The scrubs will serve to identify the medical volunteers who will leave the clothing in their host country for those who need it.

About 500 more pairs of the scrubs collected were donated to the Greensburg YWCA Thrift Shop as well. Most will be used by the Pa. Workwear program for Westmoreland County residents who need clothes for a new job.

Robin Jennings, a spokeswoman for Excela, said the scrubs project was a win-win for all involved.

"It's a source of pride for us that when we identify a need in the community, our employees have a great response," she said.

The three Excela hospitals have 1,200 nurses, or about a quarter of their workforce. Lab workers and cafeteria workers wear the scrubs as well.

Ms. Jennings said the new department scrubs, to be chosen by each department, will better identify various employees and help patients and visitors recognize them.

She said Nancy Anderson, a hospital auxiliary member, alerted the hospital to the Pa. Workwear program at the thrift store at about the same time Lisa Kriss mentioned her church's medical mission trip.

So the donations went to two good causes, Ms. Jennings said.

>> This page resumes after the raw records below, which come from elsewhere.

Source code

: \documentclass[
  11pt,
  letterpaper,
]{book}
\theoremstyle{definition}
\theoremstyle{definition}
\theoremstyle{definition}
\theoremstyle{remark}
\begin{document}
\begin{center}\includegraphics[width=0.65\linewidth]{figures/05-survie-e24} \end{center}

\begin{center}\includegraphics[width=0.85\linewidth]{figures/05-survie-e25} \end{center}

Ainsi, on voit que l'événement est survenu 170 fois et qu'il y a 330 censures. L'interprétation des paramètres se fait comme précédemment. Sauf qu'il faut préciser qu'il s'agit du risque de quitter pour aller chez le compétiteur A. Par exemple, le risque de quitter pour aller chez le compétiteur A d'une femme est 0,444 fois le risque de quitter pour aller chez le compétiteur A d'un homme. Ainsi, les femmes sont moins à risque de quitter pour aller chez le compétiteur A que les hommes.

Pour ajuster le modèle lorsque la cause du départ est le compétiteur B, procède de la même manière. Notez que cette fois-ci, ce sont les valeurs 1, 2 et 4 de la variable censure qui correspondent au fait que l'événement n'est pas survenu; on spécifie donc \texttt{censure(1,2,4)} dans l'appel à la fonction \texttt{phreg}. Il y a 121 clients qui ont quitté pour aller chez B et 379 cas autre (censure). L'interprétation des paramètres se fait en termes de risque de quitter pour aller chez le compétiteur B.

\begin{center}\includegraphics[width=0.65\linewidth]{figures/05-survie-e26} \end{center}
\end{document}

Mrs. Kriss said the mission group will be in Juan Dolio, which is close to the capital of Santo Domingo, from July 14 to 21.

"It's very poor, and there are no doctors or hospitals," she said. "We'll distribute drugs and treat people for minor injuries, like burns or ear and eye infections. We've been told we will see about 150 patients a day."

Mrs. Kriss deals with drugs daily as a pharmacist and she will use her skills to dispense them on the mission trip.

The church is coordinating its trip with SCORE International. The group is based in Tennessee and organizes short-term mission trips.

Mrs. Kriss is trying to learn a little Spanish, enough at least so she knows how to write, "Take one tablet daily" on a pill container. She said their group will have translators, but they may not always be with them.

The church's youth pastor, the Rev. Aaron Wylie, will be on the mission. Mrs. Kriss' brother, Richard Conn, of the Fayette County town of Dawson, will be the doctor on the trip. He is a general practitioner, so he has experience with a variety of illnesses.

"This year is a family mission," she said. "Rick is taking his family, and we have one grandfather and a grandchild going.

Mission trips are part of the church's ministry.

"This is our church's first medical mission, but some members went to Haiti after the earthquake," Mrs. Kriss said. "Every year, we do some mission work in this country, but we do an international mission every three years."

Each person on the mission trip had to raise $1,700 to pay his or her air fare, hotel cost and food.

This will be the first international trip for Lisa and Tod Kriss, although their children, 24 and 21, have gone to the region on previous trips.

The couple is busy getting passports, shots and malaria pills. But they are very excited about the experience.

"My son went to the Dominican Republic on a trip with the church, and he said, 'You'll never look at things the same again,' " Mrs. Kriss said.